Last year in the Eutrema research grow room we decided to attempt to grow samphire (Salicornia europaea) hydroponically. We did this after speaking to several commercial horticultural nurseries, all of whom had tried to grow this unusual maritime crop. All had followed the usual instructions for growing samphire found on the internet, and all had failed and were wondering if it was even possible to cultivate hydroponic samphire.
Initially we found it to be very difficult with little-to-no growth after germination. Then we changed a couple of environmental variables. BOOM! The yields suddenly shot up to amazing levels.
One of the key variables to control was the active chlorine in the tap water being added to the hydroponic system. The addition of Horticultural Dechlorinator instantly made a big difference to the growth rates achieved and overall crop quality.
These yields were so high and the taste so delicious, that we decided to commercialise this as a new business venture. So now we are setting up a new grow facility to grow samphire commercially. We are seeking partners all along the supply chain to make this a success. This has been a really interesting project that has required a lot of cross over from our core technical expertise in plant nutrition, biostimulants, and crop health.
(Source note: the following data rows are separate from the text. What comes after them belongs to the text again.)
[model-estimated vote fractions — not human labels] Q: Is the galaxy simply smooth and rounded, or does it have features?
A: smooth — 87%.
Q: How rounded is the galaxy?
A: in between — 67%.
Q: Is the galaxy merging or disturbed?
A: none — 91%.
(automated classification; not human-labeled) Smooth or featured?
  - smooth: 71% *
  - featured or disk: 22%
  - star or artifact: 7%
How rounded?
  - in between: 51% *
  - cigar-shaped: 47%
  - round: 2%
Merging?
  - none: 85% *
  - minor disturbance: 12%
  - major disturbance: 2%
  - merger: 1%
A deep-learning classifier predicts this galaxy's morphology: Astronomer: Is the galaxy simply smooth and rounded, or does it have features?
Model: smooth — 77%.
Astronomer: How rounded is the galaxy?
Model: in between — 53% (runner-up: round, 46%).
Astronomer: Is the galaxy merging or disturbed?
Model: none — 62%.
So what makes Eutrema samphire so special:
- It can be eaten raw. This is because, unlike other commercial sources of samphire, our samphire is grown hydroponically in a controlled environment indoors. This massively reduces the risk of microbial contamination. Plus it produces a crisp but tender crop, rather than stems that need to be heated to make them tender.
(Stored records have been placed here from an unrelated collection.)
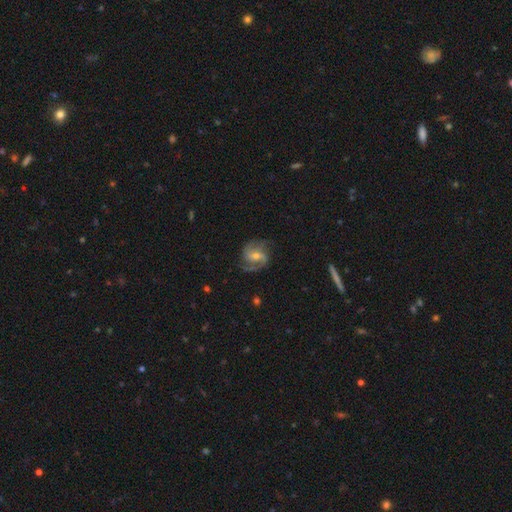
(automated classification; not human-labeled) smooth_or_featured: featured or disk (p=0.87) [alt: smooth p=0.07]
disk_edge_on: no (p=0.98) [alt: yes p=0.02]
bar: weak (p=0.43) [alt: no p=0.40]
has_spiral_arms: yes (p=0.97) [alt: no p=0.03]
spiral_winding: medium (p=0.57) [alt: tight p=0.22]
spiral_arm_count: 2 (p=0.87) [alt: 3 p=0.05]
bulge_size: moderate (p=0.48) [alt: small p=0.46]
merging: none (p=0.77) [alt: minor disturbance p=0.15]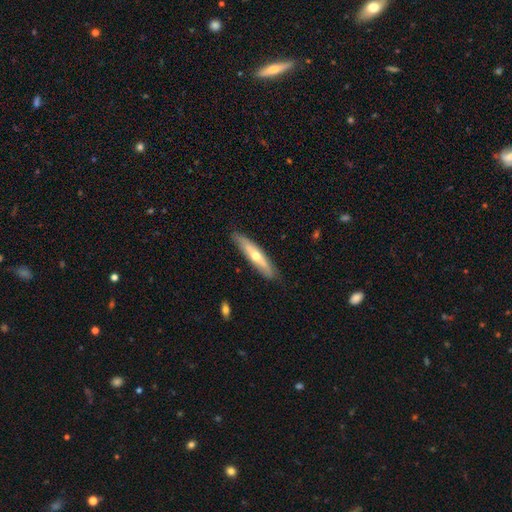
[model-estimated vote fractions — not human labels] This is possibly a featured or disk galaxy (51%). It is likely viewed edge-on (76%). Merging: clearly none (85%).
- Consistent quality. Whilst samphire grown outdoors (either farmed or wild-harvested) tastes great in the middle of summer, in the winter the quality of imported samphire can be highly variable. Some imported samphire is tasty, at other times it is reported to be a bit ‘twiggy’. Hydroponic samphire is crisp and juicy.
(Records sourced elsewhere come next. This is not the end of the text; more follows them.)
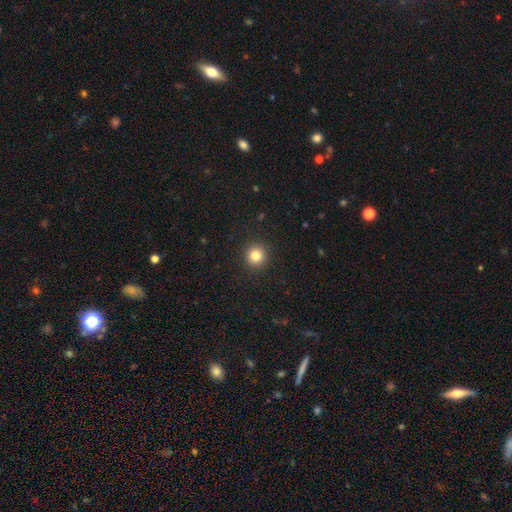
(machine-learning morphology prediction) Smooth or featured? smooth (83%)
How rounded? round (94%)
Merging? none (92%)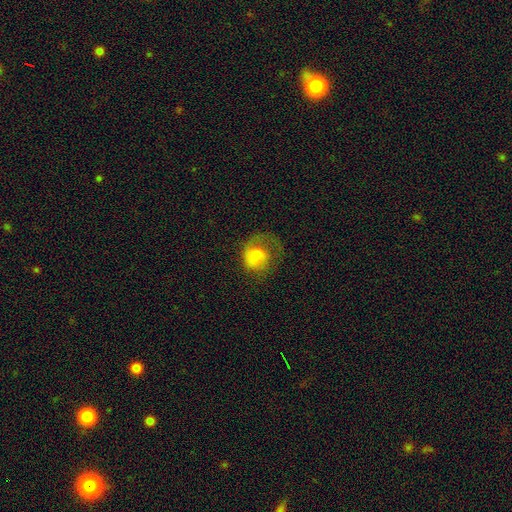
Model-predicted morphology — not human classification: smooth-or-featured: smooth: 55% | featured or disk: 36% | star or artifact: 9%
  how-rounded: round: 54% | in between: 44% | cigar-shaped: 1%
  merging: major disturbance: 44% | none: 33% | minor disturbance: 20% | merger: 3%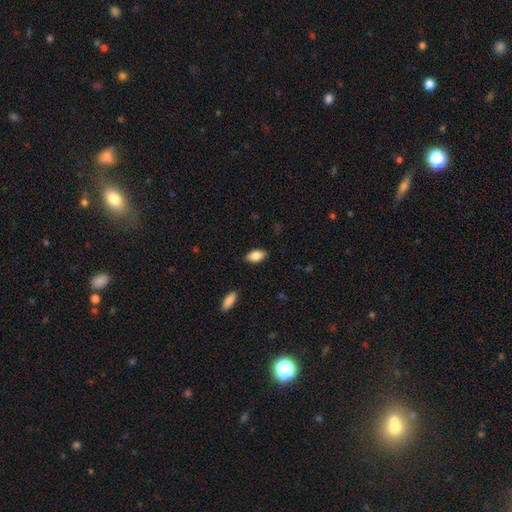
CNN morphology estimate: This appears to be a smooth galaxy with no disk features (81%) that is in between round and cigar-shaped (90%). Merging: none (86%).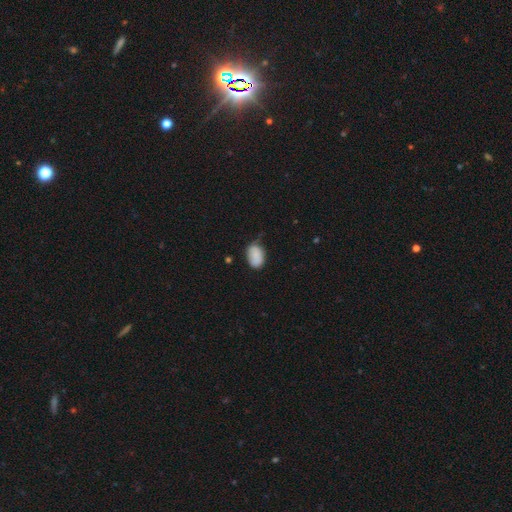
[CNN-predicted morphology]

- A lower carbon footprint. Our samphire has a lower carbon emission than air freighted samphire. Air freighted samphire is imported into the UK from Israel, Morocco, or Mexico. We have calculated that our total carbon footprint for growing a kilo of samphire is lower than that for just the transportation of the imported material. Any carbon emissions for growing the imported crop would be on top of this further.